女人不敢有絲毫遲疑,連滾帶爬地跑去照做。鏡頭劇烈地晃動着,所有觀衆都屏住了呼吸,死死盯着屏幕。
很快,女人端着一碗鹽水回來了,聲音顫抖:“大師,好了。”
“現在,去你兒子的房間。”沈觀南命令道,“不要開燈,把鹽水,彈到那個木偶身上。”
女人哆哆嗦嗦地推開一扇門,手機的燈光照亮了昏暗的房間。只見一張小床上,一個瘦弱的男孩正不踏實地睡着,眉頭緊鎖,額上全是冷汗。

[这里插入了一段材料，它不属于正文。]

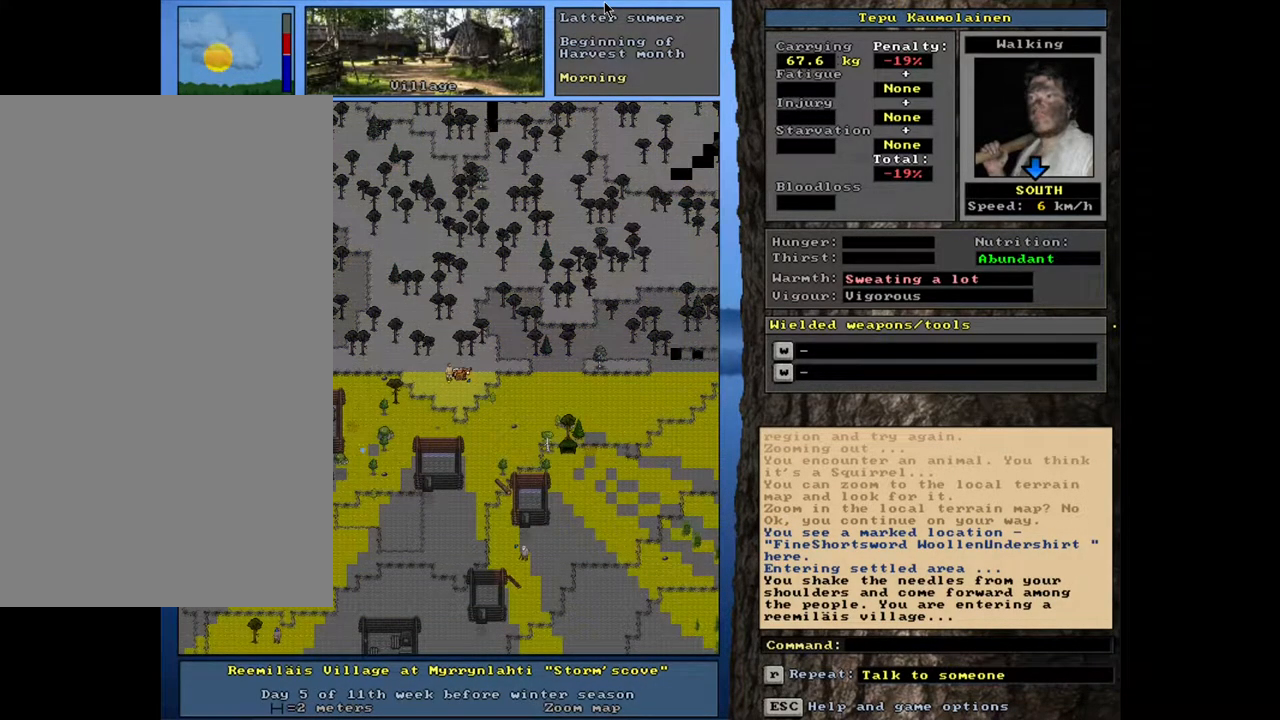
{"keys": [], "mouse": [], "events": []}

而在他的床頭櫃上,赫然放着一個巴掌大小的木雕人偶,造型古樸,臉上畫着詭異的笑臉。
女人鼓起全身的勇氣,伸出手指,蘸着鹽水,狠狠地朝着那木偶彈了過去!
“滋啦——”
一聲仿佛滾油澆在烙鐵上的刺耳聲響,憑空響起!
那靜靜立着的木偶猛地一顫,緊接着,一道尖銳無比、不似人聲的淒厲慘叫,透過手機麥克風,刺入每一個觀衆的耳膜!
在所有人的注視下,那木偶的表面竟冒出了一縷極淡的黑煙,然後直挺挺地從床頭櫃上摔了下來,摔在地板上,一動不動。
與此同時,床上原本滿臉痛苦的男孩,忽然長長地舒了一口氣,緊皺的眉頭緩緩鬆開,陷入了沉沉的、安詳的睡眠。
直播間裏,時間仿佛靜止了三秒。
三秒後,彈幕以一種堪稱核爆的姿態,徹底噴發了!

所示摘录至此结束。